AbbVie announced that the US Food and Drug Administration (FDA) had delivered a Complete Response Letter (CRL) in response to the company’s new drug application (NDA) for ABBV-951 (foscarbidopa/foslevodopa).
ABBV-951 is a potential treatment for motor fluctuations in adults with advanced Parkinson’s disease. AbbVie outlined that the CRL was due to the FDA requesting additional information about the device, as part of the NDA review. The company added that the CRL did not request any additional efficacy and safety trials related to the drug.
The device that delivers the treatment is a pump that has been designed to dose the therapy over a 24-hour period, providing continuous subcutaneous delivery of foscarbidopa and foslevodopa.
“There is an unmet need for people living with advanced Parkinson's disease as they face daily challenges in managing their condition. We will continue to work closely with the FDA as part of our commitment to bringing this treatment option to people impacted by this disease as quickly as possible,” said Thomas Hudson, chief scientific officer at AbbVie.
AbbVie already markets carbidopa and levodopa as a combination treatment under the Duopa brand. However, in a study comparing ABBV-951 against oral immediate-release carbidopa and levodopa, the drug candidate was shown to be statistically superior at controlling motor fluctuations.

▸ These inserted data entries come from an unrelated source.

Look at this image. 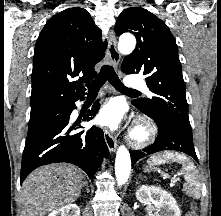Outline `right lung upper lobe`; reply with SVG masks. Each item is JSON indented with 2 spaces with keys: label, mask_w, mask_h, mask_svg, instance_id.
I'll return each instance as SVG.
<instances>
[{
  "label": "right lung upper lobe",
  "mask_w": 221,
  "mask_h": 216,
  "mask_svg": "<svg viewBox=\"0 0 221 216\" xmlns=\"http://www.w3.org/2000/svg\"><path fill=\"white\" fill-rule=\"evenodd\" d=\"M105 46L101 30L85 9L75 7L54 15L35 46L31 115L59 108L83 96L85 88L80 84L96 76L94 66L103 59Z\"/></svg>",
  "instance_id": "obj_1"
}]
</instances>
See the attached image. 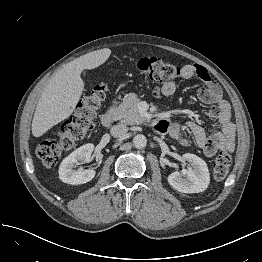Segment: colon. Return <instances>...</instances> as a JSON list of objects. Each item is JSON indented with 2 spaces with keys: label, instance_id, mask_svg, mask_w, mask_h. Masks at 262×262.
Returning <instances> with one entry per match:
<instances>
[{
  "label": "colon",
  "instance_id": "obj_1",
  "mask_svg": "<svg viewBox=\"0 0 262 262\" xmlns=\"http://www.w3.org/2000/svg\"><path fill=\"white\" fill-rule=\"evenodd\" d=\"M137 71L143 80L155 84L153 93L159 96L163 85L176 80L180 68L157 57H145L137 62ZM105 89L98 86L82 97L75 114L67 121L57 137L39 140L36 153L47 166L55 165L60 157L74 144L94 129L96 112L104 98ZM232 156L227 151L220 152L213 163L214 177L224 179L230 169Z\"/></svg>",
  "mask_w": 262,
  "mask_h": 262
}]
</instances>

Another advantage of subcutaneous delivery was found to be the ability to improve ‘On’ time, without dyskinesia, compared to the oral treatment. The terms ‘on’ and ‘off’ refers to episodes between doses where symptoms recur.

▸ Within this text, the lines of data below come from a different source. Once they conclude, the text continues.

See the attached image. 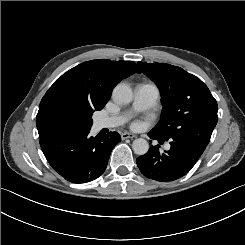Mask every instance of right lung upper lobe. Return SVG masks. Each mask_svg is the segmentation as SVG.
I'll return each instance as SVG.
<instances>
[{"instance_id":"1","label":"right lung upper lobe","mask_w":245,"mask_h":245,"mask_svg":"<svg viewBox=\"0 0 245 245\" xmlns=\"http://www.w3.org/2000/svg\"><path fill=\"white\" fill-rule=\"evenodd\" d=\"M132 61L91 60L63 74L49 88L39 105L36 125L39 136L59 131L56 109L63 103H86L102 109L122 79L140 73Z\"/></svg>"}]
</instances>
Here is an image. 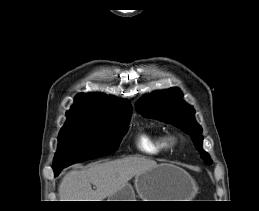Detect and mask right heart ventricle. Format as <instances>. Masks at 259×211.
<instances>
[{"label":"right heart ventricle","mask_w":259,"mask_h":211,"mask_svg":"<svg viewBox=\"0 0 259 211\" xmlns=\"http://www.w3.org/2000/svg\"><path fill=\"white\" fill-rule=\"evenodd\" d=\"M168 135L162 131L142 130L138 133L135 144L143 154L157 156L167 152L170 148Z\"/></svg>","instance_id":"e07e8e85"}]
</instances>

The longer the patient receives levodopa, the more likely it is that the treatment will stop being as effective. This can be compensated for by increasing the dosage of the drug or increasing the dosing frequency, however, this can lead to dyskinesia. This condition is used to describe patients that experience unintended, involuntary and uncontrollable movements.
ABBV-951 is delivered via a pump, typically placed in the abdomen, and therefore the drug combination can be absorbed directly into the bloodstream. As a result, more consistent amounts of levodopa can be delivered to the brain, which is able work quicker and reduce off times.
In phase 3 trials, off times for participants were reduced by an average of about three hours, and also experienced a relative increase in daily on times.
The company stated that it plans to resubmit its NDA “as soon as possible.”